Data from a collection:
○ ○ ○ ○ ○
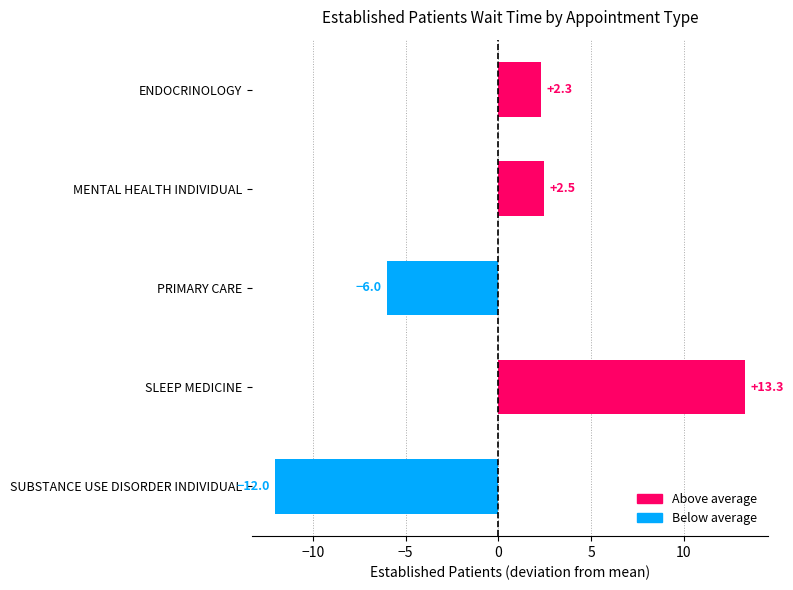

Reading top to bottom, extract all data points from this chart.

ENDOCRINOLOGY=2.3	MENTAL HEALTH INDIVIDUAL=2.5	PRIMARY CARE=-6.0	SLEEP MEDICINE=13.3	SUBSTANCE USE DISORDER INDIVIDUAL=-12.0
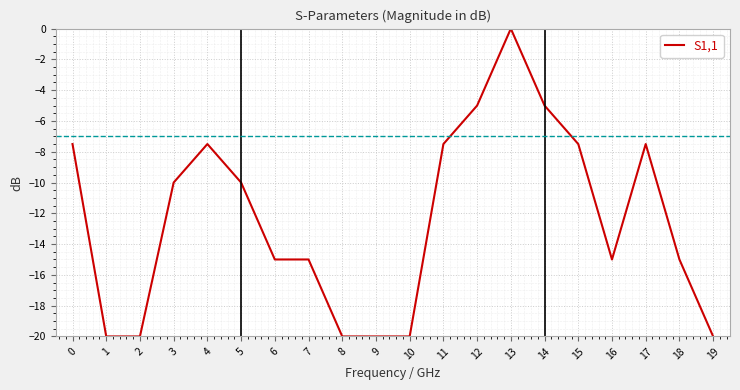

What is the difference between the values at 1 and 0?

12.5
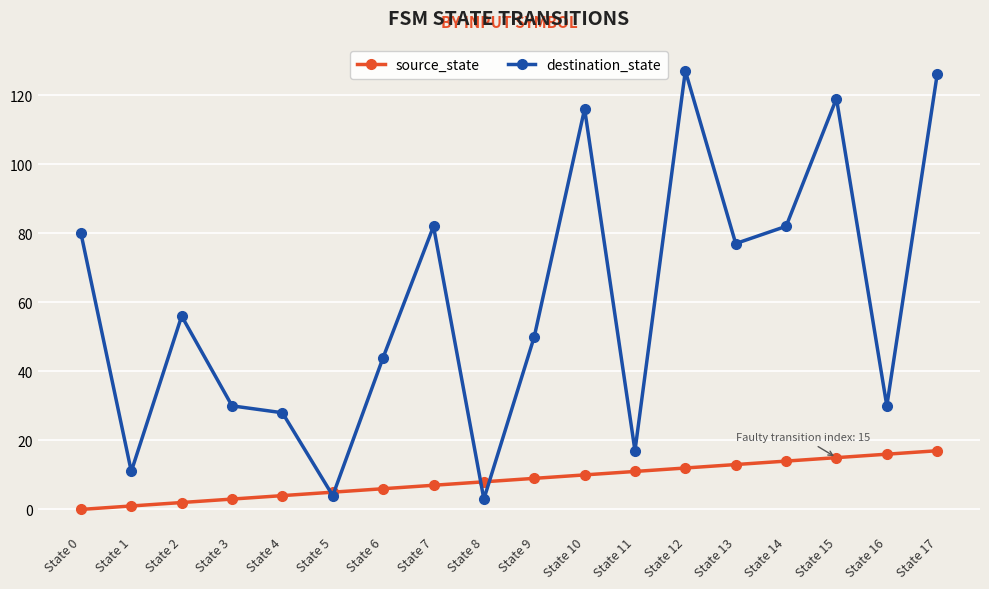

How many series are shown in this chart?

2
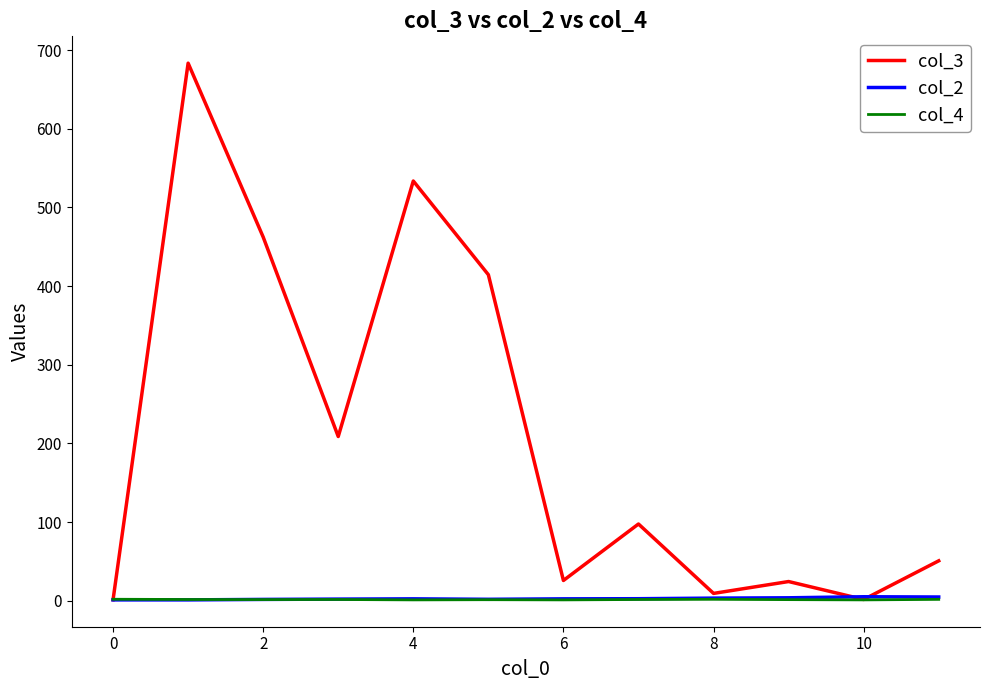

Which series has the largest total across all categories?

col_3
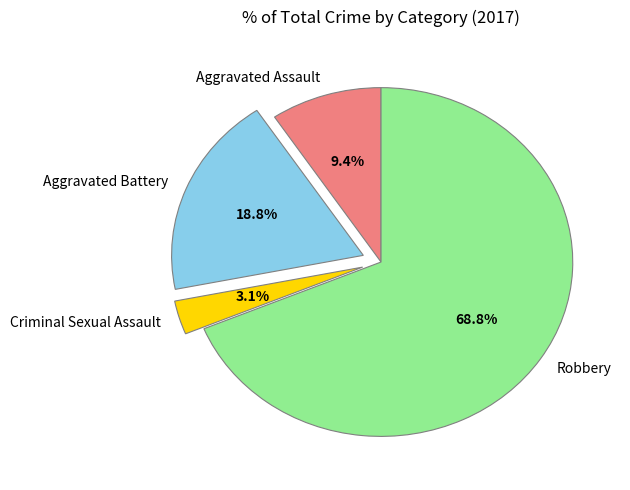

To the nearest percent, what is the average slice percentage?

25%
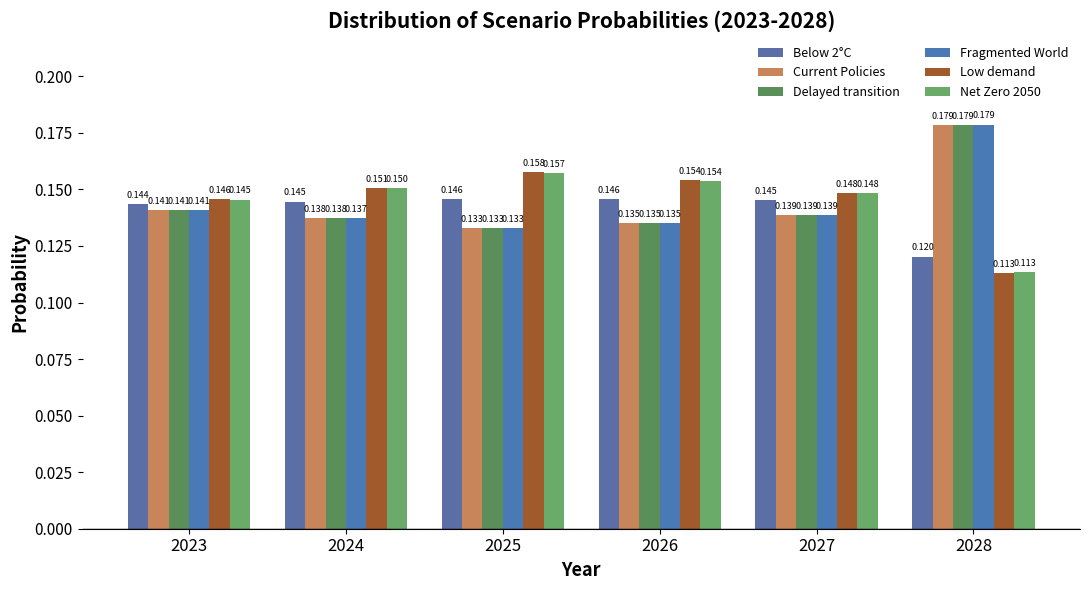

Which series has the widest spread of values?

Fragmented World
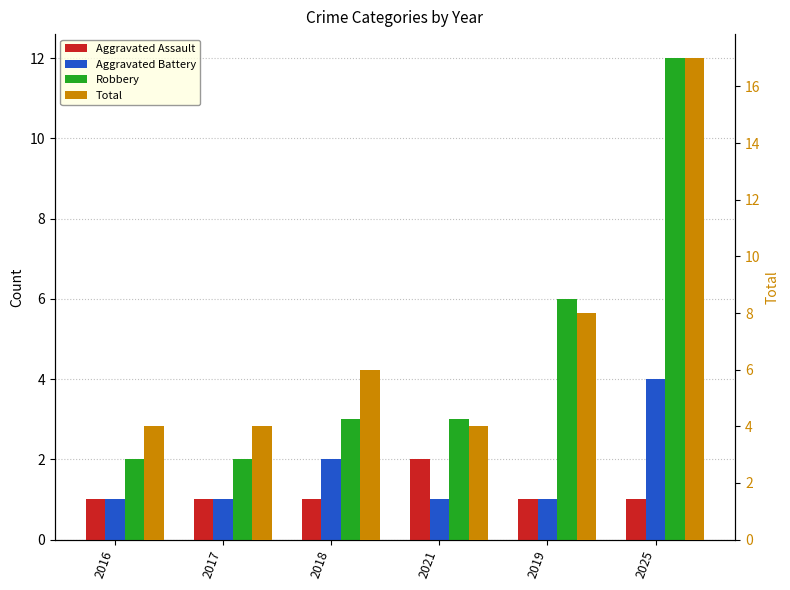

Are the bars grouped side by side (vs. stacked)?

Yes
○ ○ ○ ○ ○
• [Task brief] Copy all of the data above word for word, leaving out the pictures.

• [Exercise output]
Reading top to bottom, extract all data points from this chart.

ENDOCRINOLOGY=2.3	MENTAL HEALTH INDIVIDUAL=2.5	PRIMARY CARE=-6.0	SLEEP MEDICINE=13.3	SUBSTANCE USE DISORDER INDIVIDUAL=-12.0

What is the difference between the values at 1 and 0?

12.5

How many series are shown in this chart?

2

Which series has the largest total across all categories?

col_3

To the nearest percent, what is the average slice percentage?

25%

Which series has the widest spread of values?

Fragmented World

Are the bars grouped side by side (vs. stacked)?

Yes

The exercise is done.